There have been sneering murmurs all along that she had only switched allegiance because she was not good enough to compete for the USA. Yet Porter has always said that she races for Great Britain because, well, she is British and that Team GB has the kind of training facilities and medical support that combined with her talent will deliver medals. And she is in fine fettle. She holds the 100m hurdles British record and over 60m hurdles is one of the fastest in the world. On current form she would make the grade for any team – whatever the nationality.
The pre-Olympic medal hunt has involved not just UK athletics but other sports scouring the world for would-be-Brits to bump up the podium contenders.
So it is only right and fair that UK athletics, and the sportsmen and women who benefit from their largesse, are asked to justify their team and funding selections.
UK Athletics’ famously sharp-tongued head coach held back on Thursday, telling the press conference publicly that he chose his captain because of her ability to inspire and lead, not her recollection of the national anthem.
Charles van Commenee was more forthright in private – letting on that in choosing Porter he wanted to make a statement. “The new Brits are as welcome and embraced as the rest of the team,” he told me.
And then there is the law of unintended consequences. It is hard to know what exactly the motivations were for attempting to upset team GB’s new skipper.
If it was to get her to mangle the national anthem so they could pour on more scorn, that clearly failed.

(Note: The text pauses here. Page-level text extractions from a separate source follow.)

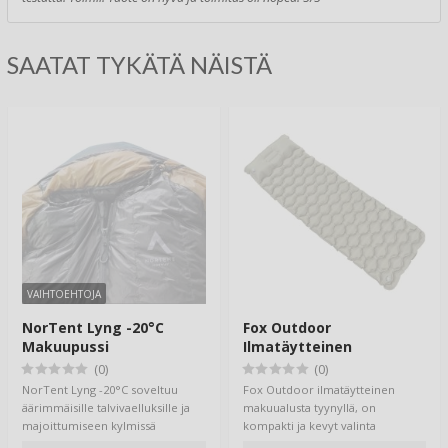
SAATAT TYKÄTÄ NÄISTÄ
VAIHTOEHTOJA
NorTent Lyng -20°C
Fox Outdoor
Makuupussi
Ilmatäytteinen
Makuualusta Tyynyllä
(0)
(0)
NorTent Lyng -20°C soveltuu
Fox Outdoor ilmatäytteinen
äärimmäisille talvivaelluksille ja
makuualusta tyynyllä, on
majoittumiseen kylmissä
kompakti ja kevyt valinta
olosuhteissa.…
makuualustaksi. Alusta…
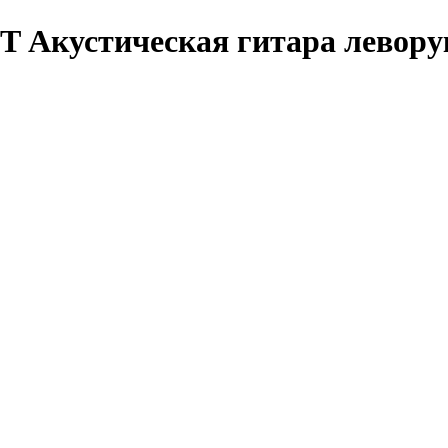
EFT Акустическая гитара левор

If it was to make sure that she does in fact know the words, well that, I am told, is not necessary – for she apparently knows it back to front. And if it was to get her to turn her back on her teammates and return forever to her permanent home of Ann Arbor, Michigan that appears to have failed too.
Because the word from the British camp this morning is the unedifying scenes at Thursday’s press conference have galvanised the team in a most spectacular way.
The first morning session of the World Indoor Athletics Championships in Istanbul started well with the majority of British athletes qualifying for the next round of their event. Also starting well was Jess Ennis who stormed to victory in the 60m hurdles, the first event in her defence of the pentathlon world title.
Ennis was of course on stage at the press conference with her captain on Thursday afternoon. Later that evening I am told Porter gave a rousing speech, with her colleagues furious her commitment to the team was questioned with such sneer.
Mo Farah told me the way Porter was belittled was “unacceptable”. And his view might well be relevant for the Somali-born British world champion grew up in Djibouti, only arriving in Blighty as a boy. Is he British? Or a Johnny-come-lately too just like his captain? At what stage exactly in one’s metamorphosis from foreigner to boy-next-door, is a Brit no longer considered ‘plastic’?
I for one do not know. Like Ms Porter I have a Nigerian father. In direct contrast with her I grew up in the UK, to an American mother. The main thing we have in common (for it is certainly not athletic ability) is that we both claim allegiance to all three countries.
What is the test of one’s belonging? Because I could not tell you the words to the “Star Spangled Banner”. I could not tell you the words to “God Save the Queen”. I could not tell you the words to “Arise, O Compatriots.”
Does this make me any less proud when one of my countryfolk wins a gold medal? Of course it does not. And were I a good enough athlete to represent any one of my three countries I would jump over any height of hurdle to say yes.